- Section du document -
J'ouvre un thread sur une difficulté que j'éprouve à ma table de jeu. Je ne peux pas donner un exemple de scène particulier, mais je donne quelques éléments de scènes vécues et liées entre elles par le thème de cette dificulté pour qu'on puisse rebondir sur ces éléments le cas échéant.
Il y a une cohérence dans les parties que nous jouons sur Toulouse avec mon groupe. Une cohérence puisqu'en effet, je suis le seul à maîtriser, ne jouant que lorsque je visite exceptionnellement une autre table, ce que je fais rarement, au final. Les joueurs ne maîtrisent pas, soit parce qu'ils ne s'en sentent pas capables, soit parce qu'il n'ont pas le temps, soit parce qu'ils pensent qu'ils ne seront pas à la hauteur vis-à-vis de ce que j'ai déjà proposé, soit qu'ils n'en n'ont pas envie. J'ai fini par faire mon deuil bien que je leur ai promis que je les forcerais un de ces quatre à jouer un jeu à narration partagée (j'ai récupéré à cet effet, tout récemment, "Mortal coil"). En revanche, j'attends d'eux un investissement évidemment émotionnel, mais aussi descriptif. Ils sont assez attentifs à ce que je propose, mais ne franchissent jamais le pas consistant à oser ajouter par eux-même un élément descriptif, voire même un élément de narration.

- Énoncé -
D'après la section du document, quel jeu a été récupéré tout récemment pour faire jouer une partie à narration partagée ? Les enregistrements n'interviennent pas ici.

- Données enregistrées -

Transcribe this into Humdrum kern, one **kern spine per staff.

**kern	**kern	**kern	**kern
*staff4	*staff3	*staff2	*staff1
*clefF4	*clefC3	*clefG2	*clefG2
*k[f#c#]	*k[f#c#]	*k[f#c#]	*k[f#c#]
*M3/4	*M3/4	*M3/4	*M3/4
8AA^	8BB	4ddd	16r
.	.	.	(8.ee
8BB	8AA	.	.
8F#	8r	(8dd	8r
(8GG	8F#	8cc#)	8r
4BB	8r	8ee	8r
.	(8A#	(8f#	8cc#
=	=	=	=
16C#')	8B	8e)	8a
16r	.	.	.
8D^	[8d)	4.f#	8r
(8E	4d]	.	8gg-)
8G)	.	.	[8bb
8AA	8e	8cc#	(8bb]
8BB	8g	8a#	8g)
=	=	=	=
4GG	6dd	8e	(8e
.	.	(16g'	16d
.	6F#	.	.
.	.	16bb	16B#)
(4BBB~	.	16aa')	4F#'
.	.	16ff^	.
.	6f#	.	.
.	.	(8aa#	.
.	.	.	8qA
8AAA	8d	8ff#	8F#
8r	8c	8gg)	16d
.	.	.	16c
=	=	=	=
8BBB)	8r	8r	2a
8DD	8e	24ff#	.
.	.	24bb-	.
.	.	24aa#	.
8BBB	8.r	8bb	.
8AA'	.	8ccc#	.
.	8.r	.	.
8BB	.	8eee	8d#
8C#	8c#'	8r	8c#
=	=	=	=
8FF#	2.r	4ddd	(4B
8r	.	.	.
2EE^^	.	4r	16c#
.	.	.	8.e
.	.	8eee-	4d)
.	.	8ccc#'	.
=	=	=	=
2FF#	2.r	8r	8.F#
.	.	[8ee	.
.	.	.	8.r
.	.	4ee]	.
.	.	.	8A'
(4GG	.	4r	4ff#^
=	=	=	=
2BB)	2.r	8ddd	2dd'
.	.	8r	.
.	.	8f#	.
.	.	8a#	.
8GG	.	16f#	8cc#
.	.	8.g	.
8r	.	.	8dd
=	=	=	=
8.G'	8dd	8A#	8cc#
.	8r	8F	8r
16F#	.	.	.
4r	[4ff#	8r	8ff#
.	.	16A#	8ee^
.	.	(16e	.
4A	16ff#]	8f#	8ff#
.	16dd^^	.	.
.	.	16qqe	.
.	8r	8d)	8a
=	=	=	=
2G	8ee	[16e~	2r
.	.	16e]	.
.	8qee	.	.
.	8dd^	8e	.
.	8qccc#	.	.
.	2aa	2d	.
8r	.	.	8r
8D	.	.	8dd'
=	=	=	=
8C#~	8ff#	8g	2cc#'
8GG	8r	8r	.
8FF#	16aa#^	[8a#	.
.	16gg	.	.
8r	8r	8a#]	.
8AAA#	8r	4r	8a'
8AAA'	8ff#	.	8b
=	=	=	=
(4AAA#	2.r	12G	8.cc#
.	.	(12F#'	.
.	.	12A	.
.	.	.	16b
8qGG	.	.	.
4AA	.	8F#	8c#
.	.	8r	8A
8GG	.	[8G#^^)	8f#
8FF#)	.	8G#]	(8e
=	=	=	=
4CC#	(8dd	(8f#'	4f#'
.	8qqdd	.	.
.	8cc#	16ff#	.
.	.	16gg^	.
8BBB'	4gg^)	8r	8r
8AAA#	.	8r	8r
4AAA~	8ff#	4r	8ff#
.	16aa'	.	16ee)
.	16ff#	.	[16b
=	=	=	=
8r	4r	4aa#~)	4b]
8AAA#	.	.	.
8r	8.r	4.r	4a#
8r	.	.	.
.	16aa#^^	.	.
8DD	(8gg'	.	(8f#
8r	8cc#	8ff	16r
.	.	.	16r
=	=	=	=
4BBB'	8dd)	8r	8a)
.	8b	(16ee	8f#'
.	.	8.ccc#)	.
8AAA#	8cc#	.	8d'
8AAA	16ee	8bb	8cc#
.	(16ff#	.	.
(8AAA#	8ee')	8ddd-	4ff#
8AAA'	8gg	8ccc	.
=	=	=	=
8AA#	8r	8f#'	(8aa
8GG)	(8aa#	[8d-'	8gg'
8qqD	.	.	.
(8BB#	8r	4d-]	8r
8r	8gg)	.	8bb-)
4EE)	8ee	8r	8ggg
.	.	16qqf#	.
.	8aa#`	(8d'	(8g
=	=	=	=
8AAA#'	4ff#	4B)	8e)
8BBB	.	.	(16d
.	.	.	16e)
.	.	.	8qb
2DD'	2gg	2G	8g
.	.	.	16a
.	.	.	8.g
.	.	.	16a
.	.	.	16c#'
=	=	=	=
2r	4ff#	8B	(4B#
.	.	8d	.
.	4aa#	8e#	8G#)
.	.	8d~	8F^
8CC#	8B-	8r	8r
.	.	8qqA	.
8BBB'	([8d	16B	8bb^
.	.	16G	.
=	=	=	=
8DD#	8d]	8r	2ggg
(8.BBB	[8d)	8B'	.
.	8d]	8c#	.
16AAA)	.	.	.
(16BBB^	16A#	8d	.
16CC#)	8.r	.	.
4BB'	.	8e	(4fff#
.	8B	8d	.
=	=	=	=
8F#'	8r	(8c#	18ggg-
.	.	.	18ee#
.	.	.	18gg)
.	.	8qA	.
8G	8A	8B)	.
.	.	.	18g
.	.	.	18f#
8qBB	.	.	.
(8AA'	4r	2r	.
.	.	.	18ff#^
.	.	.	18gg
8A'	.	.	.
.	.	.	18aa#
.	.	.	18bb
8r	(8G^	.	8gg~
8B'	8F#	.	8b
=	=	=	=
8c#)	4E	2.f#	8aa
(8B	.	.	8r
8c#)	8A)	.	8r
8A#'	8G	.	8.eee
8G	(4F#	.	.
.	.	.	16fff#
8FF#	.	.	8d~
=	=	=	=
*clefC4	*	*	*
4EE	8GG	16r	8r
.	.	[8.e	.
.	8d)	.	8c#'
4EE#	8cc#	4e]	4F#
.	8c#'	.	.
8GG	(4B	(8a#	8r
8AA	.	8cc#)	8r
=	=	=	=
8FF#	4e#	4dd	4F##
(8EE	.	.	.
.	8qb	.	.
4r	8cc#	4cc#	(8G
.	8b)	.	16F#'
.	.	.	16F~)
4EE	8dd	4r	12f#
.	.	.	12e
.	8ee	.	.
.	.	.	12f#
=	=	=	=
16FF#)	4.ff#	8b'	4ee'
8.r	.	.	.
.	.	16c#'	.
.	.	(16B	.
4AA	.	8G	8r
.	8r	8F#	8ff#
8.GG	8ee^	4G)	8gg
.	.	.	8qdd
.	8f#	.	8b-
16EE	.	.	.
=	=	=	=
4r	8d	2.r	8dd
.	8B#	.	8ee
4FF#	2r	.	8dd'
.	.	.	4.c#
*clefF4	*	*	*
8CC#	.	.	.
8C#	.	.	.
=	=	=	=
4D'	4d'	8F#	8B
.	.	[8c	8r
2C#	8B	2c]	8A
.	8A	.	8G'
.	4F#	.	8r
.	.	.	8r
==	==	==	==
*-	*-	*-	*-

- Solution rédigée -
« Mortal coil ».